> Problem
Will you print the lines below word for word, leaving out the pictures?

> Items from a data source
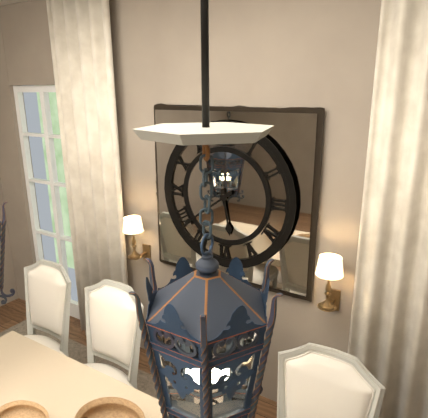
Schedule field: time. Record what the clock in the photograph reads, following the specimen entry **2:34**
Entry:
**5:39**
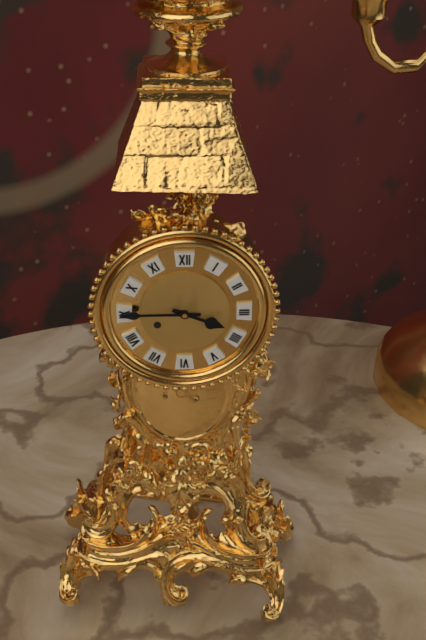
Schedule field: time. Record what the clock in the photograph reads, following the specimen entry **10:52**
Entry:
**3:45**
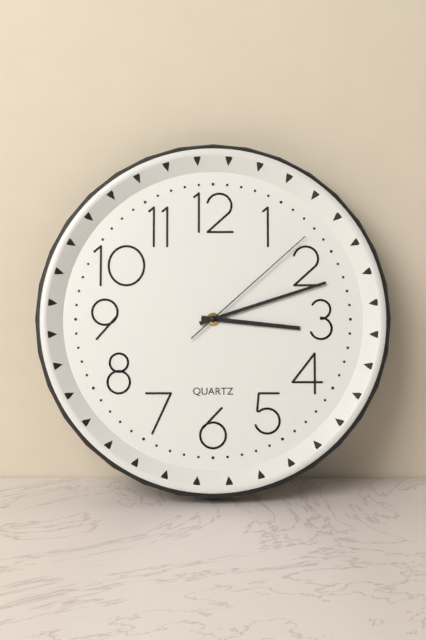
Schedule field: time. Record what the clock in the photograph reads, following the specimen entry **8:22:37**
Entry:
**3:12:08**
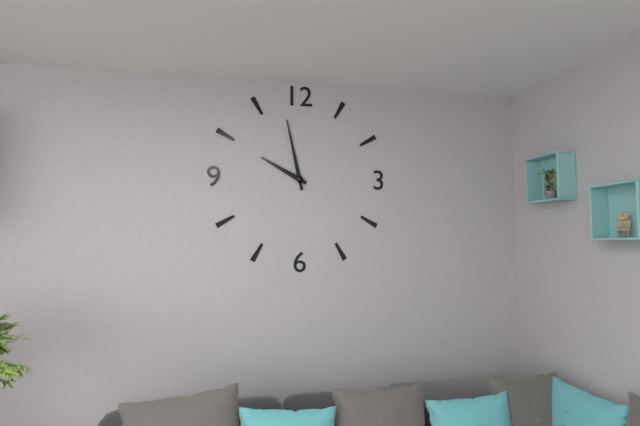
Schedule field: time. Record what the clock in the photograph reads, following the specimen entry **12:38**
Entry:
**9:58**
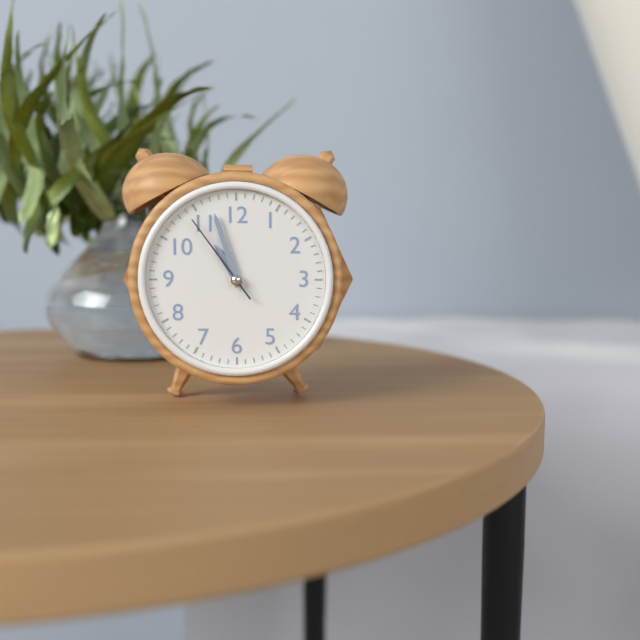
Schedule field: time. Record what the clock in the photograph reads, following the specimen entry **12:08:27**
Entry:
**10:57:54**
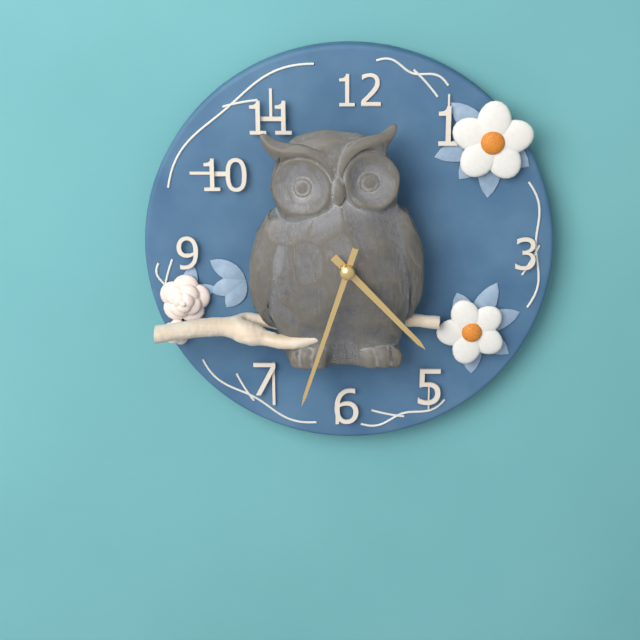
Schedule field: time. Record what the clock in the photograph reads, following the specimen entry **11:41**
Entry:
**4:33**
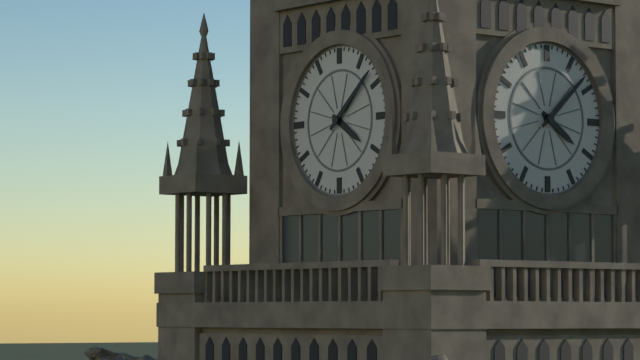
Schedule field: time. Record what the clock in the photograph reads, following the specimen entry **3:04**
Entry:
**4:08**
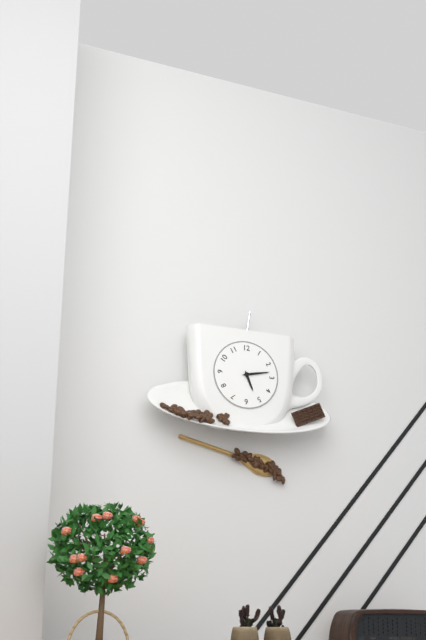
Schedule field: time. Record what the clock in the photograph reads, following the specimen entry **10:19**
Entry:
**5:13**
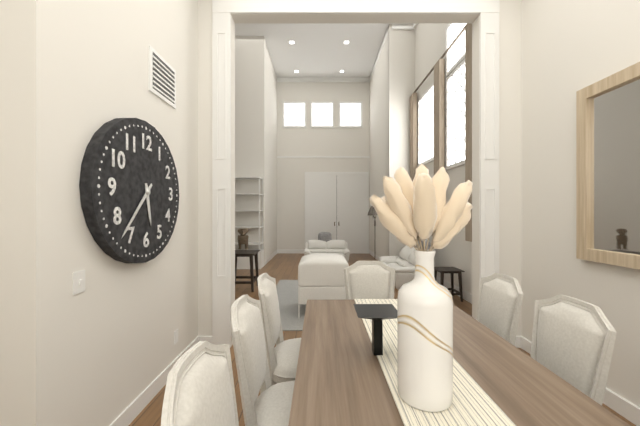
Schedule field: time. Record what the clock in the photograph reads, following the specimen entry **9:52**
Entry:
**5:37**
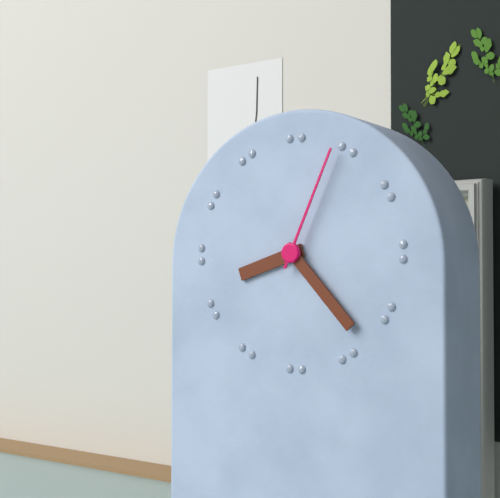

> Result below
Schedule field: time. Record what the clock in the photograph reads, following the specimen entry **2:34**
Entry:
**5:39**
Schedule field: time. Record what the clock in the photograph reads, following the specimen entry **10:52**
Entry:
**3:45**
Schedule field: time. Record what the clock in the photograph reads, following the specimen entry **8:22:37**
Entry:
**3:12:08**
Schedule field: time. Record what the clock in the photograph reads, following the specimen entry **12:38**
Entry:
**9:58**
Schedule field: time. Record what the clock in the photograph reads, following the specimen entry **12:08:27**
Entry:
**10:57:54**
Schedule field: time. Record what the clock in the photograph reads, following the specimen entry **11:41**
Entry:
**4:33**
Schedule field: time. Record what the clock in the photograph reads, following the specimen entry **3:04**
Entry:
**4:08**
Schedule field: time. Record what the clock in the photograph reads, following the specimen entry **10:19**
Entry:
**5:13**
Schedule field: time. Record what the clock in the photograph reads, following the specimen entry **9:52**
Entry:
**5:37**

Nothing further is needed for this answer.